Think of modern physical therapy; the exercise component is largely based on resistance training with some sort of external load.  While there is a lot to be gained from training with body weight only and doing so properly, you have to load people (especially if you consider the bone density benefits of structural exercises).

So, in a nutshell, you have to resistance train to prepare to resistance train!

And, in an athletic population, realize that you’re going to have to train people with both open- and closed-chain movements for optimal functional carryover.  Body weight only stuff is only useful for the latter – and most of those require significant external loading sooner than later.

I think you’re in the right line of thought with your education, but remember that it’s experiences and interactions with others that will facilitate success more than regular ol’ book smarts.

Q: I saw you write somewhere recently that subscapularis dysfunction was generally associated with posterior capsule tightness?  Is there a causal relationship?

A: The subscapularis, infraspinatus, and teres minor work together to depress the humeral head during dynamic shoulder activities.

The subscapularis posteriorly pulls the humeral head in the joint (counteracts pectoralis major), while the other two anteriorly pull it (counteract posterior deltoid).

So, they’re antagonists and synergists at the same time.

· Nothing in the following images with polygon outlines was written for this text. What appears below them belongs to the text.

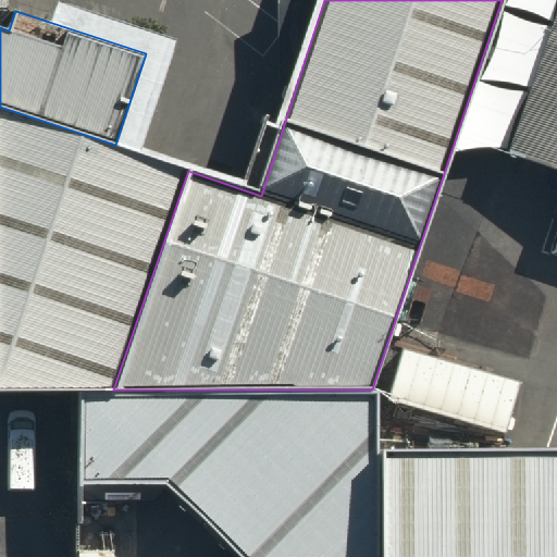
[(556,22),(505,172),(556,190),(556,22)]
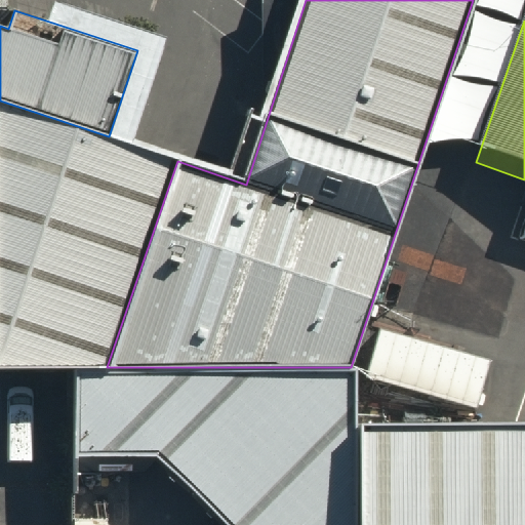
[(109,136),(0,101),(0,367),(76,368),(107,367),(177,161),(109,136)]
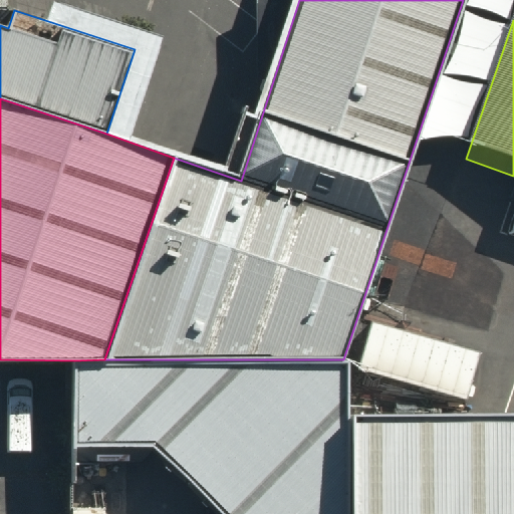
[(104,359),(74,360),(75,458),(158,458),(213,513),(343,513),(343,359),(104,359)]
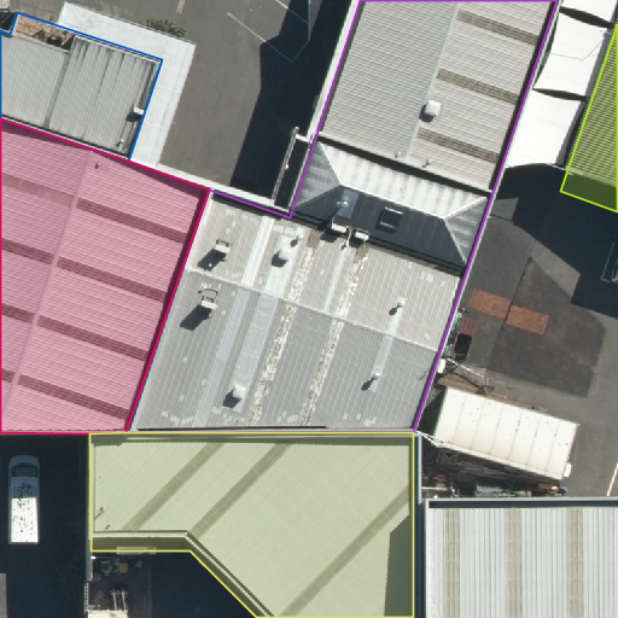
[(617,617),(617,507),(439,508),(439,617),(617,617)]
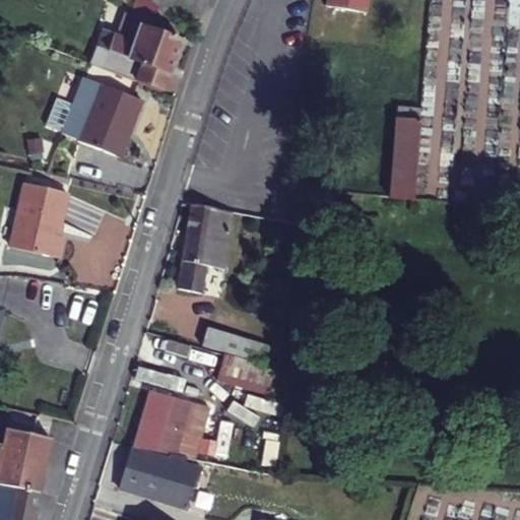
[(105,30),(90,65),(137,82),(161,92),(169,72),(172,73),(182,44),(153,31),(166,13),(164,11),(151,0),(142,0),(133,15),(128,13),(122,25),(118,36),(105,30)]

If subscapularis shuts down, infraspinatus and teres minor fire overtime as depressors – but you don’t get subscapularis’ posterior humeral head pull.  Tightness kicks in with the posterior capsule, and you can also get anterior humeral glide issues.  This is a big no-no in overhead throwing, as they’ll look to the elbow to get range of motion – and that’s when you start to see ulnar collateral ligament ruptures, ulnar nerve compression, etc.

Q: For the sake of the sport of rowing, what’s your take on off-season training?  I own your Ultimate Off-Season Training Manual, and though I agree with cutting back on metabolic work during the off season for most sports, I’m wondering if it’d be different for rowing, since it’s still quite demanding metabolically (more so than most sports in the black hole), and in my opinion, too much to just let go.

That said, my guess is that we shouldn’t stop metabolic conditioning, just scale it back a whole lot, properly planning the harder interval or high tempo work on the same days as hard training, to keep whole days of recovery.  What’s your take?

A: I would do more short sprints (interval work) and anaerobic threshold work in the 20-25 minute range (at most) above race pace.  Only do longer slow stuff below 70% of max heart rate, and only every 7-10 days (view it more as recovery work that maintains aerobic adaptations).  Build strength, power, and anaerobic threshold, and add volume as the late off-season approaches.

It’s also a good idea to cross-train a bit.  Get them off the rowers/out of the boat and do some other modalities.